The greatest propaganda always identifies genuine, deep human problems, even as it embodies these problems itself.

This is, for me, why Carlson’s speech will last the ages. The greatest propaganda always identifies genuine, deep human problems, even as it embodies these problems itself. Carlson asks his audience to say a prayer for our country and mentions the Bible. But he’s apparently never read it.

“Why beholdest thou the mote that is in thy brother’s eye, but considerest not the beam that is in thine own eye?” asks Jesus in Matthew 7:3. “Thou hypocrite, first cast out the beam out of thine own eye; and then shalt thou see clearly to cast out the mote out of thy brother’s.”

So, all of that is wonderful enough.
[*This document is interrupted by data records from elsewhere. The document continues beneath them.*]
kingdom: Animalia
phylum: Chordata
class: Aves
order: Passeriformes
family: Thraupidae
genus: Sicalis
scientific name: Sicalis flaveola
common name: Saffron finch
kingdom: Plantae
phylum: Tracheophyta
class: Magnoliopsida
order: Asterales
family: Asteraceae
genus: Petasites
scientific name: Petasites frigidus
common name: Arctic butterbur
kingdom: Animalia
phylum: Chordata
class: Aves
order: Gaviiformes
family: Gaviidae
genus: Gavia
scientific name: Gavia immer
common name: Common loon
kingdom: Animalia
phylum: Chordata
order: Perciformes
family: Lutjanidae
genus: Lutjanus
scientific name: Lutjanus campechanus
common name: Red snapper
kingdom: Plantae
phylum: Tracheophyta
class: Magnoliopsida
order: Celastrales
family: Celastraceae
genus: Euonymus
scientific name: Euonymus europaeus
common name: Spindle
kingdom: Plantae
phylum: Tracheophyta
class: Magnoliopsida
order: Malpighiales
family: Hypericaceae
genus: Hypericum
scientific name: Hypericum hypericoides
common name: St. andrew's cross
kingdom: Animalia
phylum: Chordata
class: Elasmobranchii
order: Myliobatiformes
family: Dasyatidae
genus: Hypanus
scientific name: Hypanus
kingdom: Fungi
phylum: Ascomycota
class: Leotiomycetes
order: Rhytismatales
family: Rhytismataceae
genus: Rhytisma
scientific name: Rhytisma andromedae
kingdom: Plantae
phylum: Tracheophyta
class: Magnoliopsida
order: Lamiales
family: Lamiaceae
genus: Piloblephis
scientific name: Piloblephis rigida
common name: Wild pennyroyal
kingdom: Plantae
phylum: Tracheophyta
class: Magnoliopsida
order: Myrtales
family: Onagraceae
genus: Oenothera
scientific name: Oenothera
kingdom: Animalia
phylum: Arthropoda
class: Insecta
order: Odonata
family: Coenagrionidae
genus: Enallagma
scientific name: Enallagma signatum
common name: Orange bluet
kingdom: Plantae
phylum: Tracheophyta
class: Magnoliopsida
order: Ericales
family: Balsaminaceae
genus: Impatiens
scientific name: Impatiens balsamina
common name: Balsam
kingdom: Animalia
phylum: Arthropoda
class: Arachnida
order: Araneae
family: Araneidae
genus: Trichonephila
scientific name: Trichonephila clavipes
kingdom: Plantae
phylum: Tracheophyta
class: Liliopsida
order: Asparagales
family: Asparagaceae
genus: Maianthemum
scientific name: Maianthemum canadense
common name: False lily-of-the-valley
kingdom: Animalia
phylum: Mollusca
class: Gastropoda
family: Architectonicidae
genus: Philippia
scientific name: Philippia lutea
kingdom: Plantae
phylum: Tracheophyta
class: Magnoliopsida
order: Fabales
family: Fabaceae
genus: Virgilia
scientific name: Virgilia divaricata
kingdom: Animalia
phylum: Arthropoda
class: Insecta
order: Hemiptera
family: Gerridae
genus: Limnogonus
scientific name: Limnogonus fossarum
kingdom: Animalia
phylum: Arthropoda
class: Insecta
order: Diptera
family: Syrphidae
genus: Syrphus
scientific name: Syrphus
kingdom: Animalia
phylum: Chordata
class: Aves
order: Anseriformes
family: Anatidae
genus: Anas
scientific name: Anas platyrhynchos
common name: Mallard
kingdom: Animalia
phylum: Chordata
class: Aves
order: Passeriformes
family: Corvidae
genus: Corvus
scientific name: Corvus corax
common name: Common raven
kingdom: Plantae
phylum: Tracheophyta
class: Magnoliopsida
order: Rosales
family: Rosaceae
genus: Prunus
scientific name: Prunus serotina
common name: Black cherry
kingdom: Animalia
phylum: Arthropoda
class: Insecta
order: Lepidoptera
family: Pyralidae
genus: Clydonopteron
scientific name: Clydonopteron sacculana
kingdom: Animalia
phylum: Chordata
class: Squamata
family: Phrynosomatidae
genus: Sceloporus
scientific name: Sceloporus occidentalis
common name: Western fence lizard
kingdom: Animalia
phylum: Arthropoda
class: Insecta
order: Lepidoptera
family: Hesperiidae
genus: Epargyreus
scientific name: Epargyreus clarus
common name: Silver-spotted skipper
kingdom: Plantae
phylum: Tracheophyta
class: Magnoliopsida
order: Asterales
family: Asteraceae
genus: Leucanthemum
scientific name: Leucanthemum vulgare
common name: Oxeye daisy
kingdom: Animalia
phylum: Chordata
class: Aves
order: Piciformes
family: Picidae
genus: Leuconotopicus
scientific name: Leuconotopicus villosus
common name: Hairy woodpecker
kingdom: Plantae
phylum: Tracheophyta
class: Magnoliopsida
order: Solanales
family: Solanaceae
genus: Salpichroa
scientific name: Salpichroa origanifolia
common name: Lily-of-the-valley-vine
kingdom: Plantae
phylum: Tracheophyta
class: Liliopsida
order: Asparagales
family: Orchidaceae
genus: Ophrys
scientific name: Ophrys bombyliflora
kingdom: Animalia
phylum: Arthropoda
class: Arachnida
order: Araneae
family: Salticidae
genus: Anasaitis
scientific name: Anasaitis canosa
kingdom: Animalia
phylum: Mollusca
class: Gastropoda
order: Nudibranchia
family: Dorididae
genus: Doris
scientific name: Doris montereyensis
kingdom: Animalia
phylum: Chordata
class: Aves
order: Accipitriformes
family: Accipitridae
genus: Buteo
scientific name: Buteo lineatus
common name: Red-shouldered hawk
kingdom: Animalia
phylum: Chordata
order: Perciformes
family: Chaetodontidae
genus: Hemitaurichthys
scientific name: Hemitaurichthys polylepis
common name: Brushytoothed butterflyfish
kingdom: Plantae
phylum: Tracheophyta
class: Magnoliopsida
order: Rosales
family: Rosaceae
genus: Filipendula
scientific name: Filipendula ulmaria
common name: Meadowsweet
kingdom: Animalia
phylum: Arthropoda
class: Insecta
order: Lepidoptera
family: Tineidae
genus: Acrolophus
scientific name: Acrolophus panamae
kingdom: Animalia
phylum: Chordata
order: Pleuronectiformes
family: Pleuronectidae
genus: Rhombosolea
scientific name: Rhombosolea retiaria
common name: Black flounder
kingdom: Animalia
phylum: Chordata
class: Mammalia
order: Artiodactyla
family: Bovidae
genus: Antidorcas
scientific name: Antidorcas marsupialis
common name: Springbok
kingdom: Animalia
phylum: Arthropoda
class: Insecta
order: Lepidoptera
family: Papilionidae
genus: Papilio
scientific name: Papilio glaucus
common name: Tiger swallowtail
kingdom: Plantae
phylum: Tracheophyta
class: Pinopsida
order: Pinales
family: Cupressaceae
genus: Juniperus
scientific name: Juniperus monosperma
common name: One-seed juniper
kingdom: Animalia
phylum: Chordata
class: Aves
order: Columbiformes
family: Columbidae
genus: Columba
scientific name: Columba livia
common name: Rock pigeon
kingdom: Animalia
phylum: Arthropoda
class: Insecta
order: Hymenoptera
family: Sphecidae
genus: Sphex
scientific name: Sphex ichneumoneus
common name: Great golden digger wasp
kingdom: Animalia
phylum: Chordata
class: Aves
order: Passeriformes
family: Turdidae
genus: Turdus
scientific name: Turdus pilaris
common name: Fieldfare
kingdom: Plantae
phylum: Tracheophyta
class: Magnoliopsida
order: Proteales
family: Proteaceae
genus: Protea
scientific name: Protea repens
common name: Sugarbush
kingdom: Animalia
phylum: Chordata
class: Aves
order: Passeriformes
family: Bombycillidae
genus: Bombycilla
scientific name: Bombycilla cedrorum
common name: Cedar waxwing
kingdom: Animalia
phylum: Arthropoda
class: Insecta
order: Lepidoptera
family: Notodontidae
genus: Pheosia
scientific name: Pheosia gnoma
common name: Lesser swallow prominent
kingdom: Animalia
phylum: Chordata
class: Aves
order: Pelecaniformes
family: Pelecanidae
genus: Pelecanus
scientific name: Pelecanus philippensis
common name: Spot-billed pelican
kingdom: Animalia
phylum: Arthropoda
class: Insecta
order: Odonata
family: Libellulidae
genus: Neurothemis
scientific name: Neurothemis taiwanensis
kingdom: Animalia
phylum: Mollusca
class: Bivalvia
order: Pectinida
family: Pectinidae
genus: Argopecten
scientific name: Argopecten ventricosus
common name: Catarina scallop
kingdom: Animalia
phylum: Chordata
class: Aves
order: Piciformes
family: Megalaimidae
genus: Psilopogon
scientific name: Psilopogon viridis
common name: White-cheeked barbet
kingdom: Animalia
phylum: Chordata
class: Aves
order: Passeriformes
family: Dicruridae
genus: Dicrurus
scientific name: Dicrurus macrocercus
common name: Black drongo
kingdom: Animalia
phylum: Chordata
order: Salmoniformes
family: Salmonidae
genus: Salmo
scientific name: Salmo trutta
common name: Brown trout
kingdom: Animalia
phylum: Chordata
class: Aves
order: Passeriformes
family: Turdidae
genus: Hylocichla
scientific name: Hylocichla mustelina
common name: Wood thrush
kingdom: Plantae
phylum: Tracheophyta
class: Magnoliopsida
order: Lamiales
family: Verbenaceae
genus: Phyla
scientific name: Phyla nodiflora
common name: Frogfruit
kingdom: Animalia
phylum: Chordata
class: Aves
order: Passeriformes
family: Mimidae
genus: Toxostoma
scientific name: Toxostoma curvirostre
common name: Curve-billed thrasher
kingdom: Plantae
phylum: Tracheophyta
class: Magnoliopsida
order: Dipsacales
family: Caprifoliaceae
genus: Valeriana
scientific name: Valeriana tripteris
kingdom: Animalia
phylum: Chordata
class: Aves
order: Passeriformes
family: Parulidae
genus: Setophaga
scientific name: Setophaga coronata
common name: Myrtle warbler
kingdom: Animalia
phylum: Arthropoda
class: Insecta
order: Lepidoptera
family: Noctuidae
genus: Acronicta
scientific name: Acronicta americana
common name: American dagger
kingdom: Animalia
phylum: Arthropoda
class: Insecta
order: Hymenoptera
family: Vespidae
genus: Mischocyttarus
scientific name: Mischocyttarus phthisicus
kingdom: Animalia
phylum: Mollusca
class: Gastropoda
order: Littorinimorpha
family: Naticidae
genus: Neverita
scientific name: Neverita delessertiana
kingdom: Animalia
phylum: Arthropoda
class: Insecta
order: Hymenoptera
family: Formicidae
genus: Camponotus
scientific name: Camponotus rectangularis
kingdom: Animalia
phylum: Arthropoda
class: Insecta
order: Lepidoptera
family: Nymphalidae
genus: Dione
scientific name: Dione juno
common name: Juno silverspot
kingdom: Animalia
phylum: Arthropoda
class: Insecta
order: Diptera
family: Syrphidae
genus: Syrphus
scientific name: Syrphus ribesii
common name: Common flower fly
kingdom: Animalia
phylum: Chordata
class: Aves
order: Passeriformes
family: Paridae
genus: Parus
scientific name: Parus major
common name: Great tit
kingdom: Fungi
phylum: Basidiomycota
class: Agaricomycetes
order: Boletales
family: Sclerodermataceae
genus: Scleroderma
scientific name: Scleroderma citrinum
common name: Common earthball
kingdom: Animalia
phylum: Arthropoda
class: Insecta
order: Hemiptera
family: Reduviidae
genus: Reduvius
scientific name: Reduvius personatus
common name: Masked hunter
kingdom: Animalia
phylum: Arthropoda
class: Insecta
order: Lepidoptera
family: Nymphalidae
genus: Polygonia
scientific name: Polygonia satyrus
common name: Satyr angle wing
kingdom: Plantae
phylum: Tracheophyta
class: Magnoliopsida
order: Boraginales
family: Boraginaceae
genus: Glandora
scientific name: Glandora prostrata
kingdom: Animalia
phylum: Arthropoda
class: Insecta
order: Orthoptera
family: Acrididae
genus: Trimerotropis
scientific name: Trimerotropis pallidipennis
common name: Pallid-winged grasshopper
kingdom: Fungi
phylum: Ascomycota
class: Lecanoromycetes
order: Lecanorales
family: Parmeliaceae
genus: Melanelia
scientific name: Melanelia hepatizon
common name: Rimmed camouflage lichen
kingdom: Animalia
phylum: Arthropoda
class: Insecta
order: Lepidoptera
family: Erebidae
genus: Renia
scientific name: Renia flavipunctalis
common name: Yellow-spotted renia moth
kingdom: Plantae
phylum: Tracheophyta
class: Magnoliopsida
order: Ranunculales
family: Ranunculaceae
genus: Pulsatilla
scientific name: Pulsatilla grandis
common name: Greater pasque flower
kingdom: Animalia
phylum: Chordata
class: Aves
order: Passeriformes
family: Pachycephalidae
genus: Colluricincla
But then there’s the pyramid’s capstone, the pyramidion covered in gleaming hilarious gold.

“I’m paid to predict things,” Carlson tells us at one point. “I try and think a lot about what connects certain outcomes that I should have seen before they occurred.” Given what was just about to happen to Carlson less than three days later, this indicates either that Carlson was terrible at his job, or that he never understood what he was paid for to begin with.